Lita McClinton was murdered the day her divorce was settled, shot when receiving a box of pink roses at her doorstep. In 1997, Phillip Anthony Harwood was identified as the hitman and indicated that he had murdered $25,000 at the behest of James Sullivan, the former husband of Lita McClinton. The latter had been in Palm Beach, Florida, during the shooting in Atlanta, Georgia. Sullivan escaped arrest by fleeing abroad.

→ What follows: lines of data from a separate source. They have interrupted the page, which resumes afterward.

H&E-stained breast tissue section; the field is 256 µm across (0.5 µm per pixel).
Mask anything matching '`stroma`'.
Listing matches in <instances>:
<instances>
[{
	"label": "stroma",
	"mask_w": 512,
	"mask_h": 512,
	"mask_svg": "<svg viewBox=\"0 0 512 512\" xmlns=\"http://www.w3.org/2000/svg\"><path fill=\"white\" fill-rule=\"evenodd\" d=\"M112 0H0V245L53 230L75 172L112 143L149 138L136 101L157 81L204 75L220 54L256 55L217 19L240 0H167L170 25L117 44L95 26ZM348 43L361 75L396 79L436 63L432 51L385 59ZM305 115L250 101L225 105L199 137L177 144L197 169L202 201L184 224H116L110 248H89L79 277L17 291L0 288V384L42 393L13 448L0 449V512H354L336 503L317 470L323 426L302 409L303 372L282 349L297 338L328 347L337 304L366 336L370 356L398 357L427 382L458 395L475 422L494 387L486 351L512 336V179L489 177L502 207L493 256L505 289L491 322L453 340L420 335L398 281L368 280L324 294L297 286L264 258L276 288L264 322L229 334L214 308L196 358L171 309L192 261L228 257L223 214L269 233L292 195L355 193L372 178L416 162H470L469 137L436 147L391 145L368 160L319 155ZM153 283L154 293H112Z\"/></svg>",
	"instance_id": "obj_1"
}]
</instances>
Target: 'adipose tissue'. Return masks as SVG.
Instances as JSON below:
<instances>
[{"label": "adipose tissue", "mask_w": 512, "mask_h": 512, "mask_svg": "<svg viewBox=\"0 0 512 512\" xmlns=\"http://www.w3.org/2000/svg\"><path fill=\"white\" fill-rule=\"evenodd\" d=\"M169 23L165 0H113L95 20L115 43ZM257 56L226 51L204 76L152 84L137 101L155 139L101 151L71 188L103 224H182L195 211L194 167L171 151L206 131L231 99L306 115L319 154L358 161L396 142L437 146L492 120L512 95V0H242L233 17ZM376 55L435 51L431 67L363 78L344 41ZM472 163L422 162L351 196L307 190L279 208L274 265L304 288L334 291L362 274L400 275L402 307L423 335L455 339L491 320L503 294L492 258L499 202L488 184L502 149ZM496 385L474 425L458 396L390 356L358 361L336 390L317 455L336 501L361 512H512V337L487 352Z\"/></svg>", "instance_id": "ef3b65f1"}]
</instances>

On July 2, 2002, he was arrested in Thailand, and in 2004, he was deported to Atlanta.
In March 2006, Sullivan was convicted of murder for arranging the 1987 shooting of his wife and sentenced to life imprisonment without parole in a Georgia prison. Before James Sullivan was arrested, the case was profiled on Unsolved Mysteries in 2001. The story was in the true-crime documentary Murder in the Thirst episode "Death by Roses: Who Killed the Palm Beach Princess?" in 2019.